PROBLEM DESCRIPTION: From the line with "text [165, 148, 1181, 232]" down to the final line of the records below, retype everything exactly and leave out the rest.

DATA:

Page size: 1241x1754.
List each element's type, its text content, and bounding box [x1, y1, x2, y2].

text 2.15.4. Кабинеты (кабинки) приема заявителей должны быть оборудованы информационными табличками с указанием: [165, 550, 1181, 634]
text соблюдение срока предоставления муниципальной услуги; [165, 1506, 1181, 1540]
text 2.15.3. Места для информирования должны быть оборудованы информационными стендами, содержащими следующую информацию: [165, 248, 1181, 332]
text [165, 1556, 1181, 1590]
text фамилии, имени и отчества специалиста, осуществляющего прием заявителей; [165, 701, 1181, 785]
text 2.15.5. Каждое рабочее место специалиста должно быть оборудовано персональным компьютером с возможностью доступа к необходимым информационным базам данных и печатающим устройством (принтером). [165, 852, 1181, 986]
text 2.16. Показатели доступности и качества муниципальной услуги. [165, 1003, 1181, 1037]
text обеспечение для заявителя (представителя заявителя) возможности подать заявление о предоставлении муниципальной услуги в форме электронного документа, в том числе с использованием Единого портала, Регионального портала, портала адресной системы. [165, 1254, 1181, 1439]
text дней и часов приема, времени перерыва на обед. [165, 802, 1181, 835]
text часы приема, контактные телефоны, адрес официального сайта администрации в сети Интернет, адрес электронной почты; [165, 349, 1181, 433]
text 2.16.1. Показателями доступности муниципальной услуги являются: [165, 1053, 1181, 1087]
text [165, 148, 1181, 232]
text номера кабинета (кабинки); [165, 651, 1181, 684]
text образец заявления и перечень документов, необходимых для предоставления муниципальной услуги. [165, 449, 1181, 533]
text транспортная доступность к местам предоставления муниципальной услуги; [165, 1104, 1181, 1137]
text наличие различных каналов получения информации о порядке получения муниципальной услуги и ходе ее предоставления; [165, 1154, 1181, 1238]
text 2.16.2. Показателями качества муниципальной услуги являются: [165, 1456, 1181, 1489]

SOLUTION FOR THIS EXERCISE:
text [165, 148, 1181, 232]
text номера кабинета (кабинки); [165, 651, 1181, 684]
text образец заявления и перечень документов, необходимых для предоставления муниципальной услуги. [165, 449, 1181, 533]
text транспортная доступность к местам предоставления муниципальной услуги; [165, 1104, 1181, 1137]
text наличие различных каналов получения информации о порядке получения муниципальной услуги и ходе ее предоставления; [165, 1154, 1181, 1238]
text 2.16.2. Показателями качества муниципальной услуги являются: [165, 1456, 1181, 1489]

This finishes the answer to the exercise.